- Petticoat Creek
- Coordinates: 38°42′49″S 143°43′55″E﻿ / ﻿38.71361°S 143.73194°E
- Country: Australia
- State: Victoria
- LGA: Colac Otway Shire;
- Location: 7 km (4.3 mi) NE of Apollo Bay; 83 km (52 mi) SW of Geelong; 147 km (91 mi) SW of Melbourne;

Government
- • State electorate: Polwarth;
- • Federal division: Wannon;

Population
- • Total: 0 (2016 census)
- Postcode: 3233
Localities around Petticoat Creek
| Skenes Creek | Skenes Creek | Wongarra |
| Skenes Creek | Petticoat Creek | Wongarra |
| Bass Strait | Bass Strait | Bass Strait |

= Petticoat Creek, Victoria =

Petticoat Creek is a locality in the Shire of Colac Otway, Victoria, Australia. In the 2011 census, the population of Petticoat Creek was too low to report separately; however in November 2014 the Victorian Electoral Commission recorded two enrolled voters in Petticoat Creek, living in two properties.

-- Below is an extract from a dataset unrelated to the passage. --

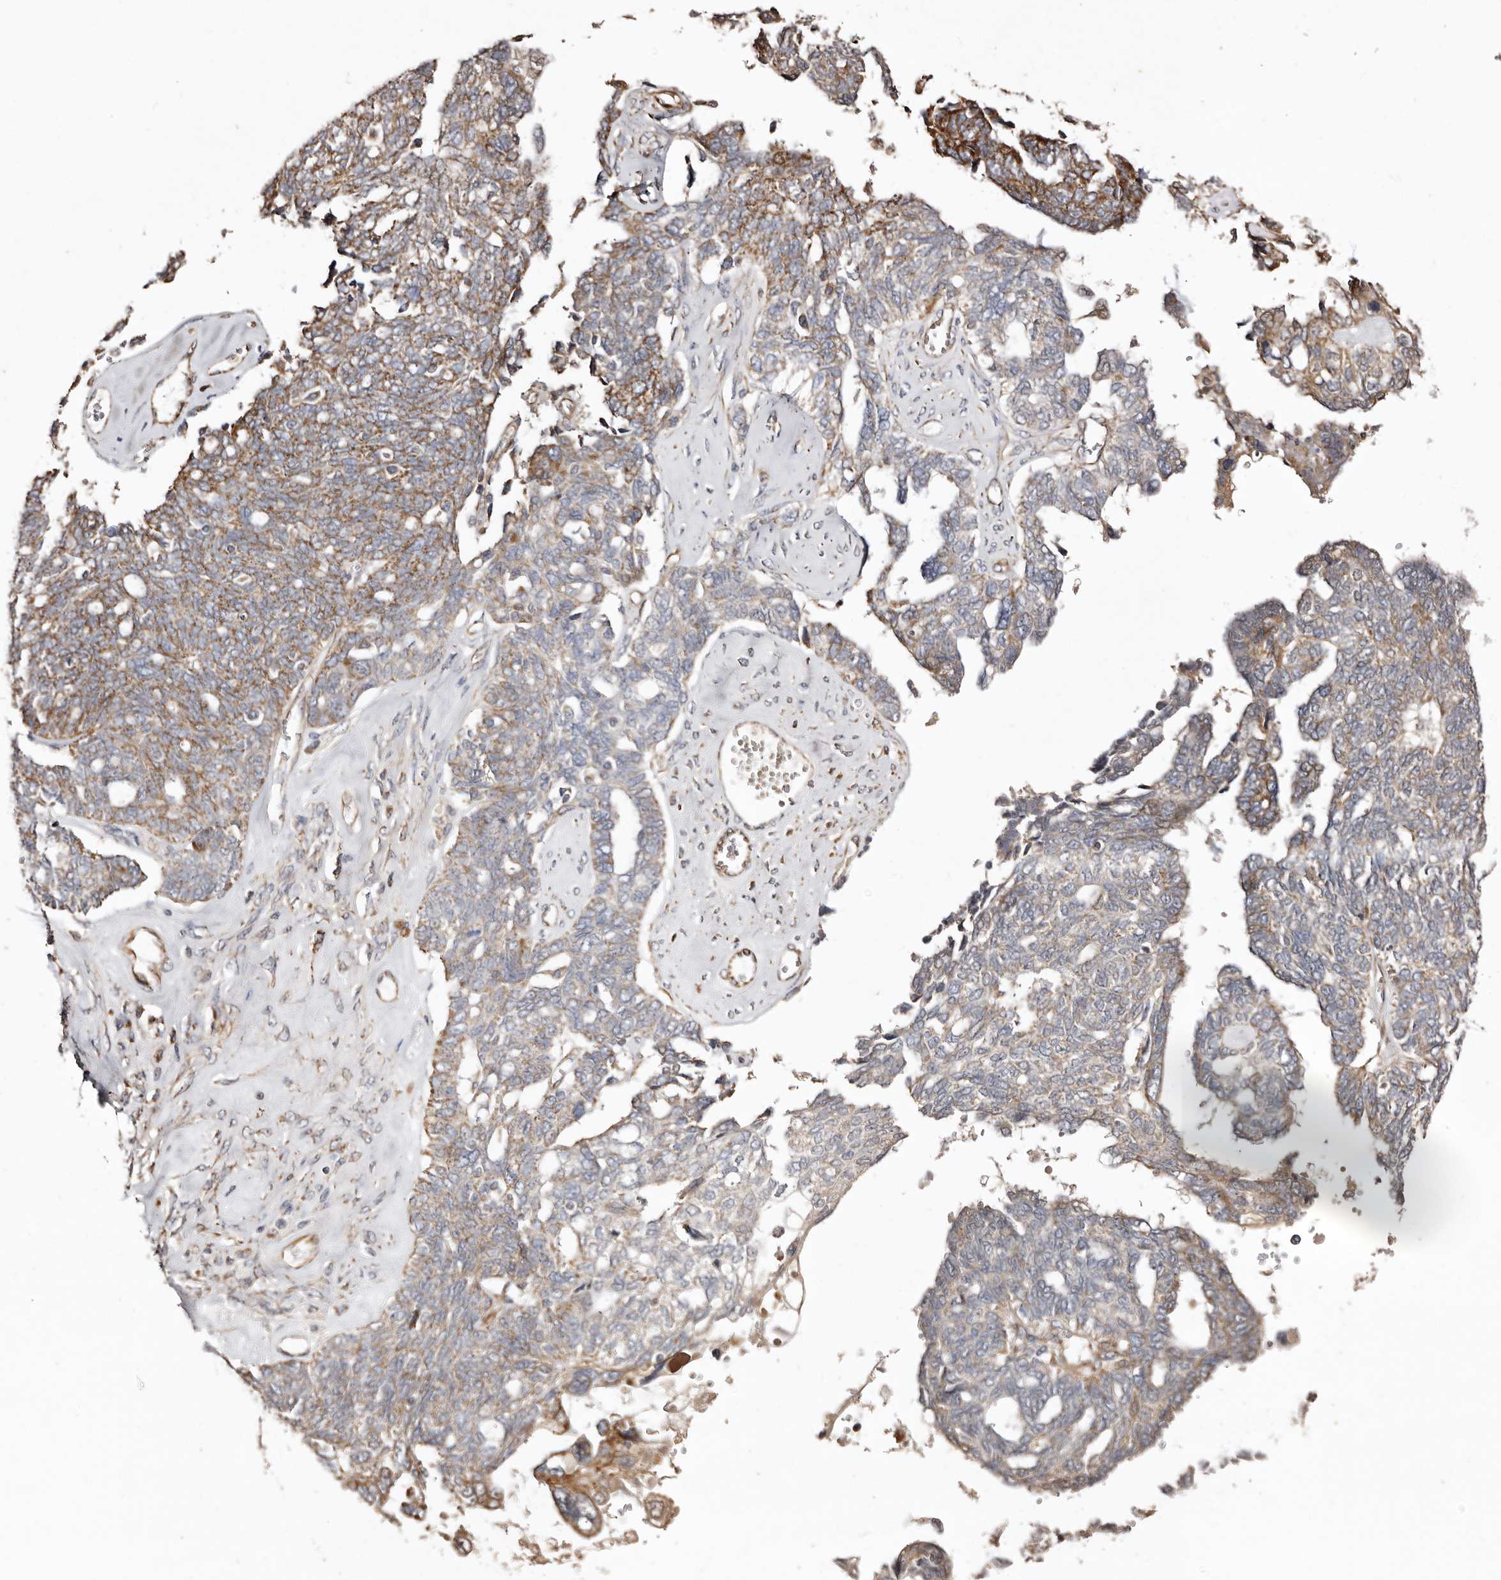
{"staining": {"intensity": "moderate", "quantity": "25%-75%", "location": "cytoplasmic/membranous"}, "tissue": "ovarian cancer", "cell_type": "Tumor cells", "image_type": "cancer", "snomed": [{"axis": "morphology", "description": "Cystadenocarcinoma, serous, NOS"}, {"axis": "topography", "description": "Ovary"}], "caption": "Protein expression analysis of human ovarian serous cystadenocarcinoma reveals moderate cytoplasmic/membranous positivity in about 25%-75% of tumor cells.", "gene": "MACC1", "patient": {"sex": "female", "age": 79}}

The locality reportedly derives its name from the family of a settler, Henry Mutlow Biddle, who had eight daughters who used to hang their petticoats to dry out by the creek that ran past their house.

The Great Ocean Road runs through the locality, and is the only road in the area. The beach at Petticoat Creek is dominated by a rock platform, but with enough sand behind it for sunbathing and picnicking. Surf Life Saving Australia states that the area is "a very hazardous section of coast" for swimming. They also state that the rock platforms can only be safely used for fishing at low tide.

The Kookaburra Cottages tourist accommodation is based at Petticoat Creek.